The province’s Community Start Up and Maintenance Benefit will end in January 2013. The $114 million benefit supports 200,000 individuals a year, including youth living in unhealthy or abusive home environments. Ontario will give $62.6 million to municipalities so they can address emergency housing at a local level – but this is only half of what the province currently allocates for the benefit.
The cut coincides with an exploding need for housing assistance in Toronto. Evergreen Yonge Street Mission, a Toronto charity, helped 811 people find housing in 2011, up from 213 people in 2010. Fourteen youth shelters in the city have a total capacity of 525 beds. But a report from Covenant House, a downtown youth shelter, estimates that 1,500 to 2,000 youth are homeless on any given night in Toronto.

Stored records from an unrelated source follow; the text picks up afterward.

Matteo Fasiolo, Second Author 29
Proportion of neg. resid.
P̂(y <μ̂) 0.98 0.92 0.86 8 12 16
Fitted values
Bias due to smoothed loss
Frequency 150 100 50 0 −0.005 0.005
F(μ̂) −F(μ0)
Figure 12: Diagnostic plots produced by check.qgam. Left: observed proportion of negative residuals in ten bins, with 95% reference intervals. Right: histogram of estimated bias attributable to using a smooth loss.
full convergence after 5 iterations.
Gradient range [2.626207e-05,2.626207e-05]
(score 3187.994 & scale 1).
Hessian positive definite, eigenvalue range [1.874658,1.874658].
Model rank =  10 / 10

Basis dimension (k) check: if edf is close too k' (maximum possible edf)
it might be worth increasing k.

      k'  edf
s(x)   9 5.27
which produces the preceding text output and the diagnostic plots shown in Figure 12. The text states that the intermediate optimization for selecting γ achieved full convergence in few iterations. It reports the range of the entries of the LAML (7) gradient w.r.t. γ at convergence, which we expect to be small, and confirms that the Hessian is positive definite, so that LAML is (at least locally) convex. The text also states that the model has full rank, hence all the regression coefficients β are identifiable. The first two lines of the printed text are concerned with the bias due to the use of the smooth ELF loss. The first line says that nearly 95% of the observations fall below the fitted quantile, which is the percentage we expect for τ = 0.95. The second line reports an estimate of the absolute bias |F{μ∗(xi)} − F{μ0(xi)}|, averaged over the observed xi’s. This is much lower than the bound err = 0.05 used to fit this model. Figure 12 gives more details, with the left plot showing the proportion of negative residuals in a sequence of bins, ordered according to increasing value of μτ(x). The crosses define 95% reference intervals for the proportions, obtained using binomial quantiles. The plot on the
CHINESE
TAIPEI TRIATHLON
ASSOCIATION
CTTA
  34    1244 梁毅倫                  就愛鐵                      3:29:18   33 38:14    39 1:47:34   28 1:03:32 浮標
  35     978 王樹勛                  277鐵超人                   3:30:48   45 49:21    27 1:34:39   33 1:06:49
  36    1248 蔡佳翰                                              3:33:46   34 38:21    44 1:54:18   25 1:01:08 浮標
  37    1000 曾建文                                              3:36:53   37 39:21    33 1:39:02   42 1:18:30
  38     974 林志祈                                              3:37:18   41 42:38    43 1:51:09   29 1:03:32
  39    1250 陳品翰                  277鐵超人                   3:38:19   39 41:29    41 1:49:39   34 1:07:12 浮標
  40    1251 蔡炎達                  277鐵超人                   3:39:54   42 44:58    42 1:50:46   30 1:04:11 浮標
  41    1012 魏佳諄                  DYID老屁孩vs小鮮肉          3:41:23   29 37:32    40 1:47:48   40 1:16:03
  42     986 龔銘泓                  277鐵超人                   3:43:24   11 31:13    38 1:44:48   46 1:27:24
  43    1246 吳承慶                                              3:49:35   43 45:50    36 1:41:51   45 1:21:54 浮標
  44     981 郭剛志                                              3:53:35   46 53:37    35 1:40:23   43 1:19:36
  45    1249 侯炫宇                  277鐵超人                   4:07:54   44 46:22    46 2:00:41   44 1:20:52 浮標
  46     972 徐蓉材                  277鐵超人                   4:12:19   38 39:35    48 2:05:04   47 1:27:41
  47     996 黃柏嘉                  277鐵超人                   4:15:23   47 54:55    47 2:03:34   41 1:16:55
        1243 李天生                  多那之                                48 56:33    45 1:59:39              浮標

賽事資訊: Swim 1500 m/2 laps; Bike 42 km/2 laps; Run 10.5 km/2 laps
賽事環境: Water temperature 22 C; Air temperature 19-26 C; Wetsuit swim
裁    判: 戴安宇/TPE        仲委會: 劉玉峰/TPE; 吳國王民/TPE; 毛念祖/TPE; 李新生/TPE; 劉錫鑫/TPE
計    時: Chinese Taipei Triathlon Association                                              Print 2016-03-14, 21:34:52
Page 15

I Alex Abramovich, one of the only Canadians studying queer youth homelessness, says “cutting this benefit is a very very bad idea.” Approximately 25 to 40 percent of homeless youth are lesbian, gay, bisexual or trans, and “it is a crisis that is definitely on the rise,” Abramovich says. This estimate doesn’t include the “hidden homeless” who avoid shelters or queer youth who are afraid to come out due to violence in the system. An American study from 2011 estimates that as many as one in four lesbian or gay teens are homeless.
A number of day programs provide food, healthcare and support for Toronto’s homeless queer youth, but Abramovich says they still need a specialized shelter. “LGBT youth avoid the shelter system because it is an extremely dangerous place for them . . . This benefit is helping them maintain some sort of housing or helping them stay away from a system which they have said is dangerous. Cutting this benefit is going to make it even more dangerous for them.”
Teal-Rose Jaques, 23, is a trans woman who left home when she was 18 years old. Jaques was in the shelter system for five years and says that staff at one shelter wouldn’t recognize her chosen name, making it difficult to receive phone calls. They also didn’t let her go to the dining room wearing feminine clothing.
Beyond feeling unwelcome, Jaques didn’t always feel safe. She found that an X had been cut with a knife on the Positive Space sticker on her bedroom door. She was called a “fag” and was verbally threatened by another resident. Staff did not respond to either incident, she says.
Jaques is much happier living in her own apartment. “There is no way that I would have been able to get the apartment that I’m in now without Start Up,” she says.
She also used benefit money to buy a computer so she could attend school. This summer, she graduated from George Brown College.
Evergreen housing worker Victoria Clarke says that cutting the benefit will be “catastrophic” for all street youth. Clarke wants the community to participate in the fight against homelessness. Even as little as $3 for transportation will help; Clarke sees between 12 and 17 clients a day but has only 10 transit tokens to hand out. This means half her clients have no way to get to meetings with potential landlords.
Beyond financial support, Clarke thinks street youth need more compassion because many are victims of severe abuse and simply have nowhere else to go.
The Spectrum Youth Needs Committee launched an initiative to build a shelter for homeless queer youth in 2010, but the project has been on hiatus for a year. Michael Erickson, a former NDP candidate for Etobicoke-Lakeshore who led the initiative, says he hopes to revisit it in the new year.
Meanwhile, this summer, Councillor Giorgio Mammoliti, who leads Toronto’s Homelessness Task Force, announced plans to shut down the shelter system and force homeless people off the streets and into transitional housing. “When it comes to talks about opening up a specialized shelter, I think people are really reluctant to be open to these ideas – because of these plans,” Abramovich says.
Councillor Kristyn Wong-Tam (Ward 27) says the cuts are “very problematic” and a “grave concern.” But she says the city will champion specialized transitional housing over a specialized shelter.
Wong-Tam says transitional housing is more economical and has a more lasting effect on the community. She is “very, very supportive” of working with the community to provide specialized transitional housing once the real estate and operating funds have been secured.
But this winter, queer youth will be out in the cold.